**Source text:**
○ ○ ○ ○ ○ ○ ○
Azure Cognitive Search - how to rank child objects by relevancy - azure

Let's say I have a product catalog index like below, where I have a list of products that have an array of individual sku child objects. I want to be able to perform a search that returns the matching product documents, but also indicate the relevancy of the child sku elements (or sort them, or something).
{
"productId": "1",
"name": "Cool Shirt",
"type": "t-shirt",
"skus": [
{
"skuNumber": "1-a",
"color": "green",
"image": "..."
},
{
"skuNumber": "1-b",
"color": "red",
"image": "..."
}
]
},
{
...additional documents
}
A search for red t-shirt should return this document, but I'd like to know that the second sku (color:red) was more relevant than the first sku - maybe by having a relevancy score applied to these child objects, or having Azure sort them accordingly. The goal is to be able to present a search result to a user as a product tile that highlights the most relevant child sku - in this case by displaying this "Cool Shirt" product with the red shirt sku's image.
Real world example of this in practice:
Search https://www.amazon.com/s?k=Hanes+Unisex+T-Shirt+red and the top result is the red "sku" of the product, search https://www.amazon.com/s?k=Hanes+Unisex+T-Shirt+green and you'll see the green "sku".
○ ○ ○ ○ ○ ○ ○
**Given data:**
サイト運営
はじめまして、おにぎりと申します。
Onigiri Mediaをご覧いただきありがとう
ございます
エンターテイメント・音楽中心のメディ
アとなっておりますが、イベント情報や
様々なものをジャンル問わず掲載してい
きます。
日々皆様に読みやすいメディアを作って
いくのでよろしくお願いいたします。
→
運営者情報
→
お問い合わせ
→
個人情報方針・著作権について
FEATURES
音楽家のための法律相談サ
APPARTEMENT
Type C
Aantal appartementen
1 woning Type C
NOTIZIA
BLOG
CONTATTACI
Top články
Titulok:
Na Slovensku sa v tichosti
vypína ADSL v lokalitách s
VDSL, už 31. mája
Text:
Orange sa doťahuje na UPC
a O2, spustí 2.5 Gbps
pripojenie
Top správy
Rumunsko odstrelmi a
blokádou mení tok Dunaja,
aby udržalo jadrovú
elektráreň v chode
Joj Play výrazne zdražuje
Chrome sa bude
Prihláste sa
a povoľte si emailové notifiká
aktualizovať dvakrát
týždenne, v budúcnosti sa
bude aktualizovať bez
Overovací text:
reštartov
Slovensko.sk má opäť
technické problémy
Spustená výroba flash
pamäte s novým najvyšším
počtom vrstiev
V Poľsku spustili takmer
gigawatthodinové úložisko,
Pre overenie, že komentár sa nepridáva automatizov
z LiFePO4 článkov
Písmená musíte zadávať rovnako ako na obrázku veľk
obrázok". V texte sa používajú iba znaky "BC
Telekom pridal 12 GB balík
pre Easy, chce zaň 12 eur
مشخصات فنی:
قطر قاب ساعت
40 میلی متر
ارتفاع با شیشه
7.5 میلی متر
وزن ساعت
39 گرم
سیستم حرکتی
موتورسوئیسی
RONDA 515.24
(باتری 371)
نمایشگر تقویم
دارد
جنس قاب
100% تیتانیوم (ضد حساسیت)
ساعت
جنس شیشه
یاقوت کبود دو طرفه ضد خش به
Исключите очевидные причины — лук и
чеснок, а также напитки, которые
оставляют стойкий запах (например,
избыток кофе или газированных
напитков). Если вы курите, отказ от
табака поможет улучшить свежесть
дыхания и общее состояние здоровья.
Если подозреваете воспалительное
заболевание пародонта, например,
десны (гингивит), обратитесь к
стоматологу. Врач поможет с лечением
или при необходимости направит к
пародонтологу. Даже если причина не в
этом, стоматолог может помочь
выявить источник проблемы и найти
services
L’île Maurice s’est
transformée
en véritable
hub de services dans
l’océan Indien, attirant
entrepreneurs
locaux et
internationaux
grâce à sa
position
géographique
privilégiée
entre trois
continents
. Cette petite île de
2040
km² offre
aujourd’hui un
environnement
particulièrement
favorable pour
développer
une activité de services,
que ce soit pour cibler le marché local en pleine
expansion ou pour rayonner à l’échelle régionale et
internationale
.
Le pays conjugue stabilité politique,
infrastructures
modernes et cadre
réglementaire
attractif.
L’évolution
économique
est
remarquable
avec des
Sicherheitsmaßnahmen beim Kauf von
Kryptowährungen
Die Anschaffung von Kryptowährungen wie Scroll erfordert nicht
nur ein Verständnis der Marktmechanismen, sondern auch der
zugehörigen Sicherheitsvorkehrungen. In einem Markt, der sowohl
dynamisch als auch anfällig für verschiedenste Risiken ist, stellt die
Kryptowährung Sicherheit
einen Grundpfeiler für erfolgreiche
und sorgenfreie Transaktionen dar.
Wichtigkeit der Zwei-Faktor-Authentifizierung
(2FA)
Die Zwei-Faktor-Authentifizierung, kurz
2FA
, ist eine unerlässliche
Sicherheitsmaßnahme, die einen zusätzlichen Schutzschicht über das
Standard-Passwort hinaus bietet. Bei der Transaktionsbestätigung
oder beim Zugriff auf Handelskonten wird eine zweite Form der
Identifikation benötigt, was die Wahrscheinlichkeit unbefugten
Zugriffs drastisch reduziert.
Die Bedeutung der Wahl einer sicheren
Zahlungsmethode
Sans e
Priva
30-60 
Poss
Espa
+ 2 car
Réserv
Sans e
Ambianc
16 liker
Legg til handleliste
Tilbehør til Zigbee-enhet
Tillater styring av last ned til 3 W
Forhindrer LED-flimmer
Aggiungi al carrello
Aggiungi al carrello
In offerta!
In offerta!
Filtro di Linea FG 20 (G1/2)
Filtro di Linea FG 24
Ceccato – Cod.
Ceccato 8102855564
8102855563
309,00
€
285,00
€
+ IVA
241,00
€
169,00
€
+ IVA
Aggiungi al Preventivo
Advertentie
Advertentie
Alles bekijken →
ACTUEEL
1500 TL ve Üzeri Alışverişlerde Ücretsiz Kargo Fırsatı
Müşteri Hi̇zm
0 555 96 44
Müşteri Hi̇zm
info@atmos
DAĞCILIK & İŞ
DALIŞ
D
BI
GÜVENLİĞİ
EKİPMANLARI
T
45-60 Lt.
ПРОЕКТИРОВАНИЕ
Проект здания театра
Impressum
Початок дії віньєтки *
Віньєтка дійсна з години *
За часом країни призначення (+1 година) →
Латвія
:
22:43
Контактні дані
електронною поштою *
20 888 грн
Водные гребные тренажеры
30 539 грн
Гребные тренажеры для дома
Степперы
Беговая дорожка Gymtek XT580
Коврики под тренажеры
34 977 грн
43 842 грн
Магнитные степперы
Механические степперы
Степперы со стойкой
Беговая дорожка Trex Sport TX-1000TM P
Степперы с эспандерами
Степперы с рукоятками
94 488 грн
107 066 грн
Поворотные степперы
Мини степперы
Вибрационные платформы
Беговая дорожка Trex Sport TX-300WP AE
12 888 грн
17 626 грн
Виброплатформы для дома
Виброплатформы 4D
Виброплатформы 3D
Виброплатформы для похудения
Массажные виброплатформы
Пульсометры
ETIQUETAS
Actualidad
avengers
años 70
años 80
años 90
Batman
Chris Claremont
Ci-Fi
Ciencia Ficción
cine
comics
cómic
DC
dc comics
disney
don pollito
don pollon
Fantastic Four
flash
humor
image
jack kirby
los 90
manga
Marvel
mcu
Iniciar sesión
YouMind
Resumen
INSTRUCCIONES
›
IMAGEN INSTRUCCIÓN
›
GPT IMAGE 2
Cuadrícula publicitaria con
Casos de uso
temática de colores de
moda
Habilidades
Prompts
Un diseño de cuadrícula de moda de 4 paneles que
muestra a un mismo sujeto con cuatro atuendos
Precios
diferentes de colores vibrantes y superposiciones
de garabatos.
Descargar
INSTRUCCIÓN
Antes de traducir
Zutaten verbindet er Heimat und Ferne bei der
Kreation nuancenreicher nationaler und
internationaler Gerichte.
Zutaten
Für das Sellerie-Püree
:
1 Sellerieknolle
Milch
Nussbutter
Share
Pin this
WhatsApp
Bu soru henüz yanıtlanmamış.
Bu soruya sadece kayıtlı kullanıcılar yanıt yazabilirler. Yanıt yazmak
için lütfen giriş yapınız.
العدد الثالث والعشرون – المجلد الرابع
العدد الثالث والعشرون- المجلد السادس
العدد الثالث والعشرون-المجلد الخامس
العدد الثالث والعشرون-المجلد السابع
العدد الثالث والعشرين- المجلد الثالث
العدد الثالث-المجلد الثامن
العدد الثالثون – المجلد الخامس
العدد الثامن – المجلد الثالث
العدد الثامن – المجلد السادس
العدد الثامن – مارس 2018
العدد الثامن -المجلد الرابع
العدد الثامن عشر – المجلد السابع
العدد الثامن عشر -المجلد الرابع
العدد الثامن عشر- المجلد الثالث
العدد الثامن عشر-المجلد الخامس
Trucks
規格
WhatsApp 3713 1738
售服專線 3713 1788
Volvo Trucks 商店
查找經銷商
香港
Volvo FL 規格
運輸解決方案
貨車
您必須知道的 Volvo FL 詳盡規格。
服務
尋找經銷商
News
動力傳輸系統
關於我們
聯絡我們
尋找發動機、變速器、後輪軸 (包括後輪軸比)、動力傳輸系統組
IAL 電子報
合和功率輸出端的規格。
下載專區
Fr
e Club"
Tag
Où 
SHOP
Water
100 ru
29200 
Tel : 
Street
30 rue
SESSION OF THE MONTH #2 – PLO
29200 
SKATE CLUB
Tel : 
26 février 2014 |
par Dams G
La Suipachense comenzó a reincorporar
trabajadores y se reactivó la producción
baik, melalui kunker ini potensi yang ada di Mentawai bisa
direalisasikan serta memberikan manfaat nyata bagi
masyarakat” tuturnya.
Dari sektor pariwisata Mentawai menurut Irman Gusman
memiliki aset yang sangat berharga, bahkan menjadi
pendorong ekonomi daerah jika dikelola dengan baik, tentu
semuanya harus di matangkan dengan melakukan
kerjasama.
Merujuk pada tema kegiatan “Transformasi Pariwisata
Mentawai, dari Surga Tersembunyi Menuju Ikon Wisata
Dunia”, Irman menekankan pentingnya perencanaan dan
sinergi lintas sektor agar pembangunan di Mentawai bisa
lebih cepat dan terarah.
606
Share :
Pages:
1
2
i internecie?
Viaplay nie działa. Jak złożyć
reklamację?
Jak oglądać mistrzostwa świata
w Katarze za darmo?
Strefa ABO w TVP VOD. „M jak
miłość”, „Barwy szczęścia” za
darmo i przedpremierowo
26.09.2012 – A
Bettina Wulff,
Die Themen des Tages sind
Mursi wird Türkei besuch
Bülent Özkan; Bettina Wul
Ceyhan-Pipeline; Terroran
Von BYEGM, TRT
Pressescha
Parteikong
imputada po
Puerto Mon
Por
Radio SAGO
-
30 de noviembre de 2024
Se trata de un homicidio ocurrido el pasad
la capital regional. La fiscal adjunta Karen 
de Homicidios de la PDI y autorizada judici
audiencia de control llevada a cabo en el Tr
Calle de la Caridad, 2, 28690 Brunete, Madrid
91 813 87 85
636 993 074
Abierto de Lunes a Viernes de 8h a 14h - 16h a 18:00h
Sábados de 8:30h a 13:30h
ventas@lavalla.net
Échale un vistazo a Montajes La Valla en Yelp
○ ○ ○ ○ ○ ○ ○
**Exercise aim:**
Pick up the question about ranking child sku objects in Azure Cognitive Search where it stops and extend it.

**Result:**
Are there any techniques to accomplish this with Azure Cognitive Search?
The investigation my team has done so far has not yielded good results. We're migrating from a Solr search implementation where this is accomplished a bit differently - by indexing the individual skus and then grouping them by a parent id. Newer versions of Solr suggest this approach https://solr.apache.org/guide/6_6/collapse-and-expand-results.html. My understanding is that Azure search does not support these capabilities.
Our workaround
The most promising option we've come up with is to have two indexes. One of the products (same as above) and another of just the skus, like so:
{
"productId": "1",
"skuNumber": "1-a",
"color": "green",
"image": "..."
},
{
"productId": "1",
"skuNumber": "1-b",
"color": "red",
"image": "..."
}
We'd first perform a search to get a list of relevant products, and then follow-up with an identical search to the sku index filtered only by skus with a parent product id from first result red t-shirt $filter productId eq '1' ...etc for all product ids returned by the first search. The relevancy score of this second search would then allow us to rank the child skus as I am describing. But this seems far from an ideal solution. Any other options?
Notes
Please note:
I'm willing to restructure our Index(s) in any way feasible
There will be dozens of additional fields at the sku level beyond just "color"
We don't want less/non-relevant skus to be completely filtered out; for red t-shirt we still want to display a product tile that indicates there's a green version too, for instance
Relevancy of skus would need work for filtering and faceting, in addition to text search. Eg. red t-shirt, filter=inStock ,facet=price[$5-$10] would need to surface the sku that most closely matched this criteria
We'll be using traditional paging of results (as opposed to infinite-scroll)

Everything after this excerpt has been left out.